Though a re-recording of their 2008 LP I Woke Up This Morning, Dumb Angel’s self-titled album merges recognizable sounds into a new and refreshing soundscape — an audible stroll through daybreak to day-end. As its title suggests, the first track on Dumb Angel, “I Woke Up This Morning,” embodies the refreshing process of greeting a new day after a long, rejuvenating rest. “I Woke Up This Morning’s” melodic growth sets the album up for waves of increasing intensity. However, each song starts with a similar trance-like beginning that gradually swells into its own distinct enveloping harmonies of plodded strings, slow shakers, full keys, climbing vocals, and meditative rhythms.

Layered guitars and hopeful lyrics approach questions of belonging and existence with somber optimism, establishing an ecstasy-filled possibility of new beginnings while transcending above the mundane and also finding beauty in the ordinary. The album seeks meaning in the regularly forgotten, or seemingly boring, spaces of life. As a whole, it notes the crucial importance of a single day in a period of growth without at all indicating that this acknowledgement of importance should become an anxious fixation. Dumb Angel highlights these patterns of conflict, greeting them with peaceful resolution and insisting on harmonious coexistences (again underscoring the beauty of confusion and disorientation). “Out of Time” and “Going out in Style” use coolly maintained cyclic rhythms to acknowledge slowing down enough to both run out of and discover more time. These songs resonate with the quarantined soul in the midst of a global pandemic, gifted with too much free time but also desperate for more hours.

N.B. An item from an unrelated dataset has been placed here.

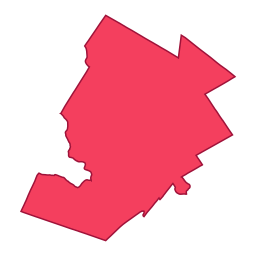 outline of Mosteni, Teleorman, Romania
{"feature_id": "2599482B94185736439228", "entity_name": "Mosteni", "entity_type": "district", "adm_level": 2, "iso_a3": "ROU", "parent_name": "Romania", "parent_adm1": "Teleorman", "projection": "natural_earth1", "projection_center": [25.488, 44.193], "detail": "fine", "context": "isolated", "style": "filled", "palette": "rose", "viewbox_px": 256, "rotation_deg": 0, "n_neighbors": 0, "source": "geoboundaries", "source_scale": "gbopen_adm2", "svg_char_len": 5502}
<svg xmlns="http://www.w3.org/2000/svg" viewBox="0 0 256 256"><path d="M235.0,76.7L234.6,76.3L231.3,73.6L228.4,71.3L226.4,69.7L221.1,65.9L220.5,65.5L219.5,64.7L217.3,63.0L210.5,57.4L204.6,52.9L199.6,49.1L185.3,37.7L181.3,35.2L178.4,57.9L174.6,55.6L166.7,50.8L161.1,47.6L157.6,45.5L154.8,43.9L152.8,42.7L151.0,41.7L145.6,38.6L143.9,37.6L142.1,36.5L138.7,34.5L132.0,30.5L126.8,27.6L121.0,24.1L116.1,21.3L111.0,18.4L105.7,15.4L99.7,24.0L96.5,28.8L89.3,39.3L88.6,40.4L86.8,42.9L84.7,46.0L85.8,47.7L86.0,48.2L86.3,49.0L86.7,51.1L87.0,54.9L87.1,57.0L87.0,57.5L86.9,57.8L85.9,59.5L85.7,60.0L85.5,60.6L85.4,60.9L85.4,61.4L85.6,62.4L85.9,63.0L86.4,63.9L86.9,64.6L88.0,65.8L88.3,66.2L89.4,66.9L87.7,69.8L86.8,71.4L85.5,73.5L81.4,80.0L79.9,82.4L74.9,90.4L73.6,92.3L66.3,104.0L64.7,106.6L61.9,111.6L60.9,113.4L60.7,113.5L61.1,113.7L61.5,114.1L61.9,114.6L62.6,115.3L63.2,116.0L63.7,116.7L63.9,117.1L64.1,117.6L64.5,118.0L65.7,119.1L66.3,119.8L67.0,120.6L67.5,121.6L67.7,122.0L67.8,125.4L67.8,126.5L67.6,127.8L67.6,128.1L67.5,128.6L67.4,129.2L67.3,129.4L67.1,129.9L66.6,130.5L66.1,131.1L65.7,131.6L65.5,132.0L65.4,132.3L65.4,132.7L65.4,133.0L65.7,133.9L65.8,134.7L65.8,135.2L65.9,135.9L66.2,136.5L66.9,137.9L67.4,138.7L68.1,140.3L68.4,140.9L68.7,141.5L69.0,142.1L69.1,142.4L69.5,142.7L69.6,142.9L69.8,143.3L69.9,143.8L70.1,144.2L70.1,144.4L70.1,144.7L70.1,145.1L70.1,145.4L70.3,146.1L70.4,146.4L70.4,146.7L70.3,147.1L70.3,147.5L70.2,147.7L69.8,148.5L69.8,148.8L69.7,149.3L69.6,149.5L68.9,150.2L68.7,150.7L68.4,151.3L68.3,151.7L68.3,151.9L68.6,152.5L68.6,152.8L68.6,153.4L68.6,154.0L68.6,155.2L68.6,155.7L68.7,156.1L69.0,156.6L69.2,156.9L69.6,157.2L70.0,157.3L70.7,157.4L71.1,157.4L71.5,157.6L72.4,157.8L72.9,158.0L73.3,158.3L73.7,158.6L74.0,159.1L74.4,159.3L75.0,159.9L75.3,160.1L75.5,160.1L76.2,160.7L76.5,160.9L76.7,161.0L77.2,161.0L77.4,161.1L78.0,161.6L78.4,161.7L79.0,161.7L79.4,161.8L79.7,161.8L80.2,161.7L81.7,161.7L82.4,161.8L83.3,162.0L83.8,162.2L84.4,162.6L84.8,162.8L85.1,163.2L85.2,163.5L85.3,163.9L85.4,164.4L85.3,164.9L85.0,166.1L84.6,167.1L84.3,167.8L84.3,168.1L84.3,168.4L84.4,168.7L84.6,169.0L84.8,169.2L85.5,169.6L86.1,169.7L86.6,170.0L87.4,170.1L88.3,170.6L88.7,170.6L89.1,170.8L89.4,171.0L90.0,171.3L90.8,172.0L91.1,172.4L91.2,172.7L91.3,173.1L91.5,173.7L91.6,174.0L91.7,174.9L91.7,175.0L91.4,175.4L91.4,175.6L91.2,176.2L90.9,176.9L90.8,177.5L90.8,178.1L90.8,178.8L91.0,179.6L91.2,180.2L91.2,180.5L90.7,180.1L89.7,180.3L89.2,180.3L88.5,180.2L87.8,180.0L87.5,179.9L87.2,179.8L86.8,179.8L85.7,180.1L84.9,180.6L84.1,181.2L83.1,182.2L81.9,183.4L81.1,184.6L80.5,185.5L79.9,186.2L79.2,186.8L78.8,187.1L78.4,187.3L78.0,187.5L77.5,187.6L77.2,187.4L75.3,186.6L74.9,186.4L74.1,185.6L73.6,185.0L73.1,184.7L72.1,184.1L71.2,183.6L70.7,183.5L70.4,183.4L70.3,183.2L70.0,182.9L69.7,182.6L69.2,182.3L68.9,182.1L68.6,181.9L68.4,181.7L68.3,181.4L68.2,181.3L67.9,181.3L67.6,181.2L66.7,180.4L66.1,179.9L65.5,179.3L65.0,178.6L64.8,178.4L64.6,178.3L64.4,178.0L64.1,177.8L63.7,177.5L63.4,177.4L62.5,177.3L61.1,176.8L59.5,176.2L58.1,175.6L57.4,175.3L56.2,174.9L55.9,174.8L55.6,174.7L55.3,174.7L54.9,174.7L54.7,174.8L54.5,175.2L54.4,175.4L54.0,175.4L52.4,175.3L51.5,175.3L51.2,175.3L50.7,175.1L50.2,175.0L49.7,174.9L48.3,175.0L47.7,175.0L46.5,174.9L45.1,174.7L43.1,174.6L41.9,174.5L41.6,174.4L40.4,173.8L39.4,173.3L39.0,173.2L38.8,173.2L38.7,173.3L37.9,174.3L37.7,174.5L37.0,175.5L36.7,176.3L36.2,177.5L34.8,181.2L32.4,186.3L30.6,190.0L28.1,195.6L27.3,197.6L26.0,200.7L24.9,203.0L24.3,204.4L22.2,208.8L21.0,211.4L23.3,212.3L35.3,216.5L38.0,217.4L46.7,220.4L56.1,223.6L63.7,226.2L70.0,228.4L83.8,233.0L94.8,236.8L100.5,238.8L105.7,240.6L108.4,238.0L110.8,235.8L119.0,227.9L120.3,226.7L123.1,224.3L127.0,221.4L131.4,218.3L135.7,215.2L137.7,213.8L139.8,212.3L140.5,211.8L141.2,211.6L141.9,211.1L142.1,211.1L142.5,211.2L143.9,211.1L144.0,211.4L144.1,212.7L144.0,213.0L143.7,213.6L143.5,213.9L143.4,214.1L143.4,214.3L143.1,214.6L143.0,215.0L143.2,215.8L143.4,216.0L143.5,216.3L143.8,216.5L144.0,216.6L147.2,212.3L152.0,206.7L154.8,203.1L156.4,201.3L157.9,199.4L159.0,198.0L159.9,199.6L160.0,199.6L163.1,196.1L163.1,195.9L164.9,193.6L166.4,191.6L170.3,186.7L171.5,185.1L172.9,183.5L173.8,184.8L174.5,185.9L175.3,187.3L175.3,187.5L175.1,188.2L174.9,188.7L174.9,188.9L174.9,189.3L175.0,189.7L175.6,191.2L175.7,191.4L176.0,191.8L176.4,192.3L176.8,192.7L177.2,193.0L179.1,194.0L179.4,194.1L179.7,194.1L180.4,194.2L182.1,194.1L183.0,194.0L183.4,194.0L183.7,194.0L185.2,194.0L185.9,194.2L186.5,194.1L186.5,193.9L186.3,192.8L186.3,192.3L186.3,191.8L186.4,191.3L186.6,190.9L186.9,190.5L187.4,190.2L187.7,189.9L188.0,189.7L188.3,189.0L188.6,188.6L189.1,188.3L189.3,188.2L189.7,187.7L189.9,187.3L190.0,186.8L190.0,186.4L190.0,186.0L189.9,185.5L189.7,185.1L189.5,184.8L189.4,184.6L189.2,184.4L188.3,184.0L187.2,183.2L186.8,183.0L186.4,182.7L185.9,182.2L185.5,181.8L185.2,181.3L185.1,181.1L184.7,180.9L184.2,180.4L184.1,179.9L184.0,179.6L183.9,179.5L183.7,179.3L183.4,178.9L182.6,178.0L182.4,177.6L182.3,177.4L181.9,177.2L181.5,177.0L182.6,176.2L183.1,176.0L184.0,175.4L184.6,175.1L185.7,174.5L187.2,173.5L188.6,172.7L194.8,169.2L196.5,168.2L197.2,167.8L200.2,166.0L201.9,165.2L202.4,164.8L199.5,160.4L197.8,158.0L196.1,155.3L232.5,134.9L228.7,129.4L222.6,120.2L222.4,120.2L221.5,118.7L220.5,117.4L219.0,115.1L216.9,111.8L215.8,110.3L214.1,108.0L214.1,107.8L212.8,105.9L208.2,98.8L206.9,97.0L204.9,94.2L209.4,91.6L213.6,89.2L220.0,85.6L222.1,84.4L228.1,80.9L231.8,78.6L235.0,76.7Z" fill="#f43f5e" stroke="#9f1239" stroke-width="1.5"/></svg>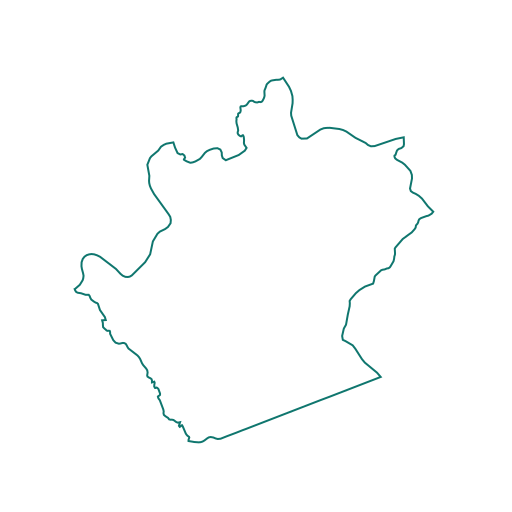 outline of Uíge, rotated 160°
{"feature_id": "AGO-1881", "entity_name": "Uíge", "entity_type": "Province", "adm_level": 1, "iso_a3": "AGO", "parent_name": "Angola", "parent_adm1": "", "projection": "robinson", "projection_center": [15.52, -7.131], "detail": "fine", "context": "isolated", "style": "outline", "palette": "teal", "viewbox_px": 512, "rotation_deg": 160, "n_neighbors": 0, "source": "natural_earth", "source_scale": "10m", "svg_char_len": 5087}
<svg xmlns="http://www.w3.org/2000/svg" viewBox="0 0 512 512"><g transform="rotate(160 256 256)"><path d="M351.7,96.4L354.5,97.1L356.4,98.4L358.1,100.0L360.5,101.4L362.3,101.7L364.0,101.4L367.5,100.3L369.7,99.9L371.7,100.0L373.6,100.5L377.8,102.4L378.6,102.9L382.7,105.2L382.3,106.3L380.8,108.2L380.8,109.0L381.9,110.6L382.4,111.9L382.7,113.1L383.1,120.9L383.4,122.3L384.1,122.3L385.1,121.7L386.1,121.5L386.5,122.8L384.2,125.8L386.4,126.1L387.7,127.2L389.6,130.1L390.9,130.9L392.3,131.4L393.5,132.2L394.0,133.9L395.9,136.4L396.9,138.2L396.7,139.9L395.9,141.5L395.6,143.5L395.7,152.7L395.8,153.8L396.2,154.9L396.4,156.1L396.3,157.4L395.6,157.8L394.6,157.9L393.7,158.3L393.2,159.6L393.2,164.4L393.4,164.9L394.0,166.0L394.7,166.5L395.4,166.3L396.0,166.5L396.3,168.1L395.6,169.8L394.6,171.5L394.6,172.7L397.0,172.8L396.3,174.7L396.3,176.1L397.0,177.2L398.2,178.4L399.2,179.8L399.1,181.0L397.7,183.6L397.3,185.8L397.7,187.8L399.3,192.0L399.8,194.2L400.1,198.9L400.6,201.1L401.4,203.1L407.5,212.7L407.9,214.6L408.1,216.4L408.5,218.1L409.8,219.4L411.0,219.9L413.7,220.2L414.9,220.5L417.6,222.6L418.9,225.7L419.7,232.8L419.5,233.3L419.1,234.5L419.1,235.7L420.1,236.2L421.3,236.5L422.0,237.3L422.4,238.3L423.0,239.2L424.0,241.4L423.5,243.4L422.8,245.5L422.6,248.2L419.1,247.2L418.9,250.3L421.1,258.5L420.9,265.1L421.5,266.2L422.6,267.0L423.9,268.6L425.7,271.4L426.0,273.4L426.0,275.3L426.5,276.8L429.4,277.8L433.1,280.8L436.0,282.4L437.2,283.6L437.7,285.5L437.7,286.9L437.4,286.9L431.4,289.2L427.2,292.5L426.0,294.1L424.8,296.4L424.4,298.8L424.0,303.4L423.5,306.1L422.0,309.8L419.8,312.5L417.4,314.0L414.8,314.7L412.3,314.6L409.9,314.1L407.5,312.9L405.1,311.0L402.8,308.6L392.0,291.7L389.5,285.7L388.0,283.1L385.9,281.1L383.6,280.1L381.7,279.8L379.4,280.2L362.3,288.1L354.9,293.8L347.9,305.0L341.0,310.6L338.0,311.8L332.2,312.4L328.8,313.4L325.1,316.0L323.7,319.0L323.2,322.1L323.8,325.1L330.6,349.1L331.6,355.4L331.7,358.3L331.4,361.0L330.8,363.2L328.8,367.8L326.9,378.9L322.2,384.2L320.3,385.4L311.8,388.5L307.9,391.2L304.6,392.0L301.8,392.2L294.8,391.0L295.0,385.6L294.5,379.5L292.4,377.3L290.1,376.9L288.9,374.9L289.0,372.7L290.7,371.5L290.8,371.2L290.4,370.6L288.8,368.7L286.1,366.3L285.6,366.0L283.3,365.6L280.6,365.6L275.6,366.4L273.2,367.6L268.7,370.4L266.2,371.3L263.1,371.6L259.1,371.5L255.4,370.5L253.1,368.2L252.8,365.0L253.7,362.2L253.8,359.4L251.6,356.3L249.7,356.4L237.7,356.8L230.5,358.8L227.9,360.8L228.9,364.7L228.7,366.4L228.4,367.0L227.5,369.2L226.8,372.0L226.8,373.3L227.0,374.0L227.6,374.0L228.6,373.6L229.1,373.5L229.7,374.0L230.3,374.7L231.1,376.2L231.2,377.1L231.2,377.9L230.6,379.0L229.8,380.1L229.2,383.0L228.9,387.2L228.5,388.9L228.1,390.0L227.7,390.6L227.2,392.3L226.9,392.9L226.4,393.1L225.9,393.1L225.4,393.2L225.2,393.3L224.5,394.7L224.3,395.5L224.0,395.9L223.4,396.1L222.4,396.1L221.7,396.4L221.0,397.3L220.6,398.0L220.4,398.7L219.9,400.9L219.6,401.4L219.2,401.8L218.4,401.7L217.1,401.2L216.5,401.0L214.5,400.9L213.5,401.1L212.5,401.6L210.0,403.3L209.2,403.7L208.4,403.7L207.2,403.5L206.5,403.2L205.9,402.8L205.5,402.4L205.2,401.9L204.9,401.4L204.4,401.0L203.5,400.4L202.4,399.9L201.7,399.8L200.9,399.9L200.2,399.7L199.2,399.1L198.7,399.0L198.0,399.0L197.2,399.3L196.3,400.0L194.7,401.5L193.8,402.6L193.1,403.7L191.9,407.6L191.3,408.8L189.8,410.4L188.0,412.6L187.8,413.0L187.0,413.7L186.5,414.0L183.6,415.2L181.8,415.6L180.4,415.4L176.9,414.7L174.2,413.8L172.7,413.6L169.6,414.3L167.1,403.7L166.7,399.1L167.1,393.8L168.1,390.3L169.4,387.0L174.1,378.6L174.9,375.8L175.8,355.4L174.7,352.6L173.1,350.7L167.9,349.0L152.3,352.8L148.7,352.9L146.1,352.3L142.8,351.2L134.2,346.8L131.1,344.6L128.5,342.0L122.1,333.0L114.3,324.7L112.8,322.0L110.5,319.8L106.9,318.7L84.6,318.2L76.6,317.0L78.7,310.5L79.8,308.7L82.2,307.8L82.8,307.7L85.1,307.8L86.4,307.4L87.2,307.0L87.7,306.6L89.5,304.4L90.2,303.4L91.5,303.0L91.9,302.0L91.9,301.5L91.8,300.1L90.6,298.1L86.7,293.8L84.9,290.9L81.8,283.2L81.8,278.9L82.9,275.5L88.2,266.7L88.3,264.0L86.8,261.8L84.7,259.8L82.4,256.9L80.4,253.2L77.5,243.9L74.3,237.0L76.4,235.7L79.3,235.1L80.3,235.0L80.9,235.0L82.0,235.2L87.9,235.2L89.3,234.9L90.2,234.6L91.4,233.3L92.0,232.3L92.5,231.8L93.1,231.2L94.8,230.3L95.3,229.9L96.1,228.4L96.4,228.0L97.9,226.9L101.6,224.9L106.2,223.6L112.3,221.8L122.1,216.3L123.1,215.4L124.3,211.4L124.7,210.3L125.1,209.6L126.1,208.3L126.4,207.8L126.7,207.1L127.4,205.8L128.6,204.0L133.1,200.3L134.1,199.6L134.7,199.4L135.3,199.3L135.9,199.2L137.1,199.5L137.8,199.5L139.1,199.4L139.7,199.4L141.7,199.8L142.4,199.8L143.3,199.8L150.4,196.8L151.0,196.4L151.5,196.0L153.8,192.1L155.4,190.0L164.0,190.0L170.5,188.6L174.9,186.9L181.8,183.0L183.4,181.7L184.0,179.5L185.2,176.7L189.6,169.8L189.9,169.3L194.7,161.0L195.2,160.4L197.8,158.2L198.4,157.6L202.4,151.4L203.1,147.5L201.0,145.4L195.7,139.0L194.4,134.9L191.7,122.8L190.2,118.6L182.2,105.0L180.2,99.7L184.3,99.6L194.4,99.4L204.4,99.2L214.5,99.0L224.6,98.8L234.6,98.6L244.6,98.5L254.7,98.3L264.8,98.1L274.8,97.9L284.9,97.7L294.9,97.5L305.0,97.3L315.0,97.1L325.1,96.9L328.0,96.9L335.1,96.7L345.2,96.6L351.7,96.4Z" fill="none" stroke="#0f766e" stroke-width="2"/></g></svg>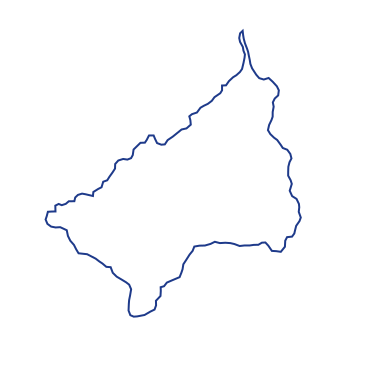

If we may graciously call Dumb Angel’s first nine tracks “soothing day-time adult lullabies”, then “Sunset,” the final track of the LP, is the melatonin of the opus. Heavy enough to provide a secure protection from the worries of the surrounding world, but also calm and sleep-inducing. The folky ballad reassures us that there is no sense in running anymore, ending an excursion so thoroughly led by the rest of the album.

A “luminous document of a messed up 20-something’s dazed search for beauty, truth, and belonging”, this diurnal coming-of-age story is a delicate tale of renewal and rebirth. Dumb Angel lifts listeners above the realities of this world and into a dreamscape, while also calling upon the earthly human experience.